Герцогиня не могла произнести ни слова, отчасти от неподдельного ужаса, отчасти потому, что к её полному старческому лицу крепко-накрепко прижалось юное, свежее личико.
— Граф Норфолкский не умеет писать стихов, — задумчиво проговорила Урсула, не сознавая всего неприличия своего поступка. — Лорд Оверклиф не догадался бы, где найти мои чулки....
— Какое тщеславие! Неужели вы думаете, что такие важные джентльмены могут писать стихи такому подростку, как вы? — со вздохом сказала герцогиня; но, вопреки тому, что она говорила, её ласковые глаза с гордостью остановились на изящной фигурке, приютившейся возле неё.
— Разумеется, могут написать, — решила Урсула, — только не такие чудные стихи... Остаются ещё лорд Эверингем, маркиз Таунтон, — продолжала она перебирать придворных кавалеров.
— Его светлость герцог Уэссекский, — лукаво подсказала Элис, не обращая внимания на предостерегающие взгляды герцогини.
— Ах, нет, — вздохнула Урсула, — ведь ему ни разу не позволили меня видеть.
— Урсула! — слабо запротестовала её светлость, но девушка не сдавалась.

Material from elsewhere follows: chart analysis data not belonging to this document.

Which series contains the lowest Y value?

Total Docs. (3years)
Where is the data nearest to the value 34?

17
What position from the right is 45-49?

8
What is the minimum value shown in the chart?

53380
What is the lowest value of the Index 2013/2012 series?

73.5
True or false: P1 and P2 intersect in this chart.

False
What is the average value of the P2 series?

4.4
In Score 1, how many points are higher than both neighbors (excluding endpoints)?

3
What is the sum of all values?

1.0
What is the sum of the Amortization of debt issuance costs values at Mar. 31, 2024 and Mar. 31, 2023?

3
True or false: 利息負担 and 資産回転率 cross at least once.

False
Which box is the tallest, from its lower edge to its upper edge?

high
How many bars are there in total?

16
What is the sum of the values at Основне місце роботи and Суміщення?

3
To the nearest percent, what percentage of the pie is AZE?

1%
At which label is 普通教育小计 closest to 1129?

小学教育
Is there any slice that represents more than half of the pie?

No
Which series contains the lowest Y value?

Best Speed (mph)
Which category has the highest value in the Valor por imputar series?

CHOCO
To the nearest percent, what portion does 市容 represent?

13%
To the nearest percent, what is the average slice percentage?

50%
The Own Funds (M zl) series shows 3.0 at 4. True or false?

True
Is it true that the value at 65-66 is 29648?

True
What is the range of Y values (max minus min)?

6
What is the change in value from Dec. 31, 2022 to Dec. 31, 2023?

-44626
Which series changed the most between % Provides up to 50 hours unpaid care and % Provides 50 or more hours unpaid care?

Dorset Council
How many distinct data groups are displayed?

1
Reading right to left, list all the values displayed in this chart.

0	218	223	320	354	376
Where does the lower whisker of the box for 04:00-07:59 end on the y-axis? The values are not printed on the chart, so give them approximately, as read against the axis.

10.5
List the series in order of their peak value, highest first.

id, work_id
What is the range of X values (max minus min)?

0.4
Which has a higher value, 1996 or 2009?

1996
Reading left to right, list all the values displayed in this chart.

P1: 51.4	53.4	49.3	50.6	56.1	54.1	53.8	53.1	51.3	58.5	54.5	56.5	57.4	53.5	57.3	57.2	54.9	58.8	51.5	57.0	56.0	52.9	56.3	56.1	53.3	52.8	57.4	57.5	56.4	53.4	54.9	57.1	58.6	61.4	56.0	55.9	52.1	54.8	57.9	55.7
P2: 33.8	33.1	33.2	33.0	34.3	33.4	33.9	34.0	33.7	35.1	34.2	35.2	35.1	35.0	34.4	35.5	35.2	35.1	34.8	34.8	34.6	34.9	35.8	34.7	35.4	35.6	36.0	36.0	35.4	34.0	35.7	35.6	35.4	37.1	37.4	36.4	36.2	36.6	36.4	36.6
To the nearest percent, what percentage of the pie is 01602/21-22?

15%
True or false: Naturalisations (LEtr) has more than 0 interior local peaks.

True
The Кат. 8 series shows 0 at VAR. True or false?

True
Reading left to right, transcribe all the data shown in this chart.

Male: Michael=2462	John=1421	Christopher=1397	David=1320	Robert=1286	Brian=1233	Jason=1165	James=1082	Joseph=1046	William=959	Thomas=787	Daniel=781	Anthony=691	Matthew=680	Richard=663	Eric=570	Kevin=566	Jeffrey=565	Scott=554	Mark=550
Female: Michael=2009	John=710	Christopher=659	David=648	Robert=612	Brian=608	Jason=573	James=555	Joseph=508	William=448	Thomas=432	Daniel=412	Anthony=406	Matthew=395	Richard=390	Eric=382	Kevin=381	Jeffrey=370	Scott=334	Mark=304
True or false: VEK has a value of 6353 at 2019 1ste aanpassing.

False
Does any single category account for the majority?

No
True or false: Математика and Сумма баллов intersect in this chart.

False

— И всё-таки он увидит меня — сегодня, до наступления сумерек, — воскликнула она. — Что вы все так на меня смотрите?
— Ваше поведение, дитя, до крайности неприлично, — сказала герцогиня.
— Не сердитесь, дорогая, — заискивающим тоном начала Урсула. — Смотрите, ваш чепец совсем съехал набок... Вот, теперь всё в порядке, и на ваших полненьких щёчках опять появились милые ямочки... Вы не рассердитесь на меня?
— Смотря по тому, что вы сделали.
— Ш-ш... Это — огромный секрет! Барбара, Элис, подойдите поближе! Королева влюблена в моего будущего мужа.
С герцогиней чуть не сделался обморок.
— Урсула! — прошептала она.
— Это-то не секрет, — невозмутимо продолжала Урсула, — об этом говорит весь город, а при дворе все знают, что королева не позволяет ему видеть меня из боязни, чтобы он не влюбился в меня. А кардинал бесится, так как хочет, чтобы её величество вышла за Филиппа Испанского.